Advanced packet analysis and the end of interpersonal violence in technologically advanced Western societies.

In Ira Levin's book "This Perfect Day" the computer was more of an economic and transportation recorder than a personality or agent program that its top level users accessed. The need for a centralized system is no longer necessary nor great concentration pf computer resources, merely the collection and storage of sufficient data.

It seems that the packet analysis systems deployed by the security forces to cover and collect digital network traffic has resulted in a tremendous advance in law enforcement capacity. Public safety has never been better and stands only to improve by leaps and bounds as digital devices expand into all levels of the public space.

The reduction of interpersonal violence from advanced digital forensics and surveillance means that perpetrators are nearly always caught with a high degree of precision, and may increasingly be expected to be intercepted through advanced "real time" intelligence. The possibility that interpersonal violence, which is the most egregious form of (possibly preventable) human suffering is on the decline has been noted by philosophers such as Steven Pinker, for example. That interpersonal violence is on the decline in western countries is perhaps increasingly attributable to this trend in lawful intercept surveillance technology, increasing penetration of mobile devices, and the almost exponential process of increasing transistor density.
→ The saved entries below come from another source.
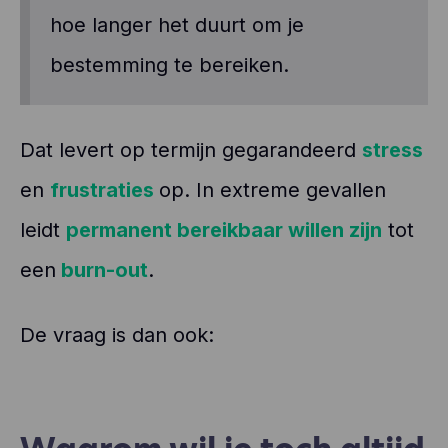
hoe langer het duurt om je
bestemming te bereiken.
Dat levert op termijn gegarandeerd
stress
en
frustraties
op. In extreme gevallen
leidt
permanent bereikbaar willen zijn
tot
een
burn-out
.
De vraag is dan ook:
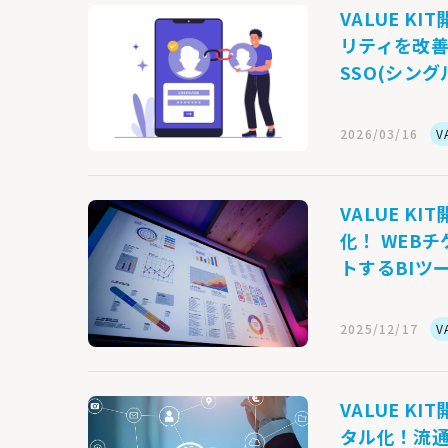
VALUE 
リティを改善
SSO(シン
2026/03/16
V
VALUE 
化！ WEB
トするBIツ
2025/12/17
V
VALUE K
タル化！流通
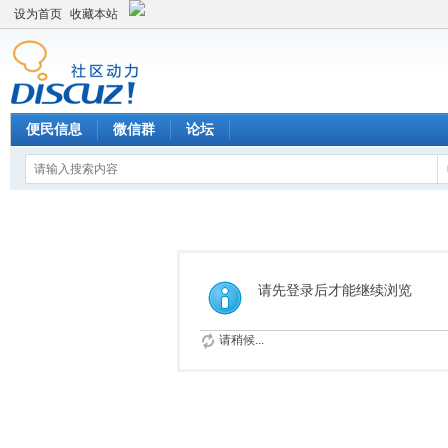
设为首页
收藏本站
便民信息
微信群
论坛
请先登录后才能继续浏览
请稍候...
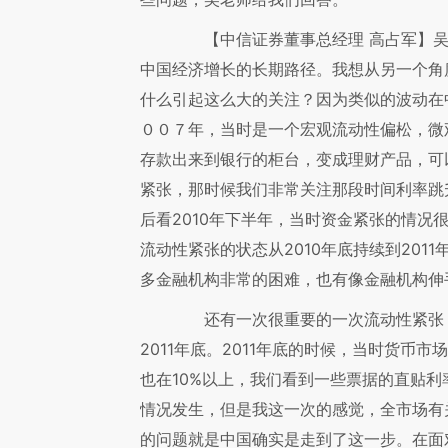
【中信证券董事总经理 高占军】
中国经济增长的长期路径。我想从另一个角
什么引起这么大的关注？因为类似的波动在
００７年，当时是一个宏观流动性偏松，微
存款出来到银行的柜台，变成理财产品，可
紧张，那时候我们非常关注那段时间利率跳
后看2010年下半年，当时资金紧张的情况
流动性紧张的状态从2010年底持续到201
多金融机构非常的困难，也有像金融机构伸
还有一次很重要的一次流动性紧张，是
2011年底。2011年底的时候，当时货币
也在10%以上，我们看到一些票据的直贴利
情况发生，但是我这一次的感觉，全市场有
的问题就是中国确实是走到了这一步。在面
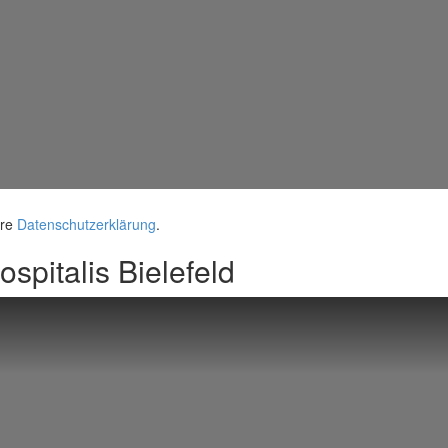
ere
Datenschutzerklärung
.
spitalis Bielefeld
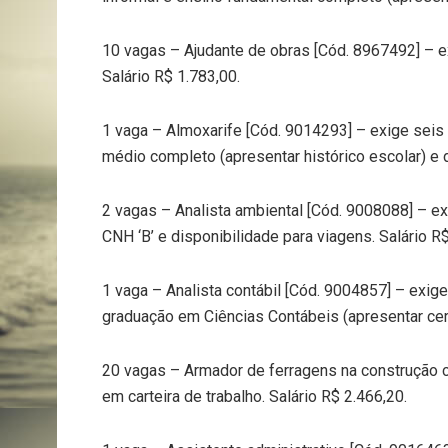
10 vagas – Ajudante de obras [Cód. 8967492] – e
Salário R$ 1.783,00.
1 vaga – Almoxarife [Cód. 9014293] – exige seis 
médio completo (apresentar histórico escolar) e d
2 vagas – Analista ambiental [Cód. 9008088] – ex
CNH ‘B’ e disponibilidade para viagens. Salário R$
1 vaga – Analista contábil [Cód. 9004857] – exig
graduação em Ciências Contábeis (apresentar certi
20 vagas – Armador de ferragens na construção c
em carteira de trabalho. Salário R$ 2.466,20.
Violence as a means to an end or an end in and of itself is increasingly being disclosed as an impossibility (or an irrational one-off event at worst) in technologically advanced western countries. The use of violence as a means to some end is almost always invariably contrary to the stated end desired but that is a philosophical topic to be discussed else where. The securitization of suburban and urban space and ensuing enhancement of public safety is a great achievement akin to a rocket program or nuclear power.  Just as nuclear power and rockets, surveillance and expert analysis monitoring programs require adequate safeguards in place in order to prevent this network management style from degenerating into a myriad of  dystopian possibilities. 

We must admit that the technology of Orwell's 1984 has been deployed as a means to enhance public safety without necessarily devolving into a dictatorship of repression, at least in the US. The neo-conservatives and the neo-liberal factions have steered a careful course so far. They deserve at least to some extent the benefit of the doubt from a historical perspective by, for example, inheriting and not using the cold war nuclear weapons complex.

We (US and European citizens) may encounter ( if we are not currently already experiencing ) a computer-ized analysis which examines the individual behind the IP address that their networked devices and workstations pull. These individuals are examined through an automated process such as a special forensic psychologist social monitoring "expert AI" system perhaps like IBM Watson for law enforcement.* These systems are increasingly sophisticated and nuanced in the execution of their tasks. They may also be useful for detecting the operation of foreign intelligence and espionage agents or cells operating within a give you geographical area. Not only is this network capable of sniffing out the would be violent actors, but it is also able to detect and unmask the spys. The only persons who are not subject to this regime of monitoring would be those persons who are working under the false identity of under cover domestic spy and Leo agents.

*Of course we may reserve a more narrow definition. For "expert" in the sense that the computer or server cluster is a natural language capable engine capable of limited hypothesis testing and so on.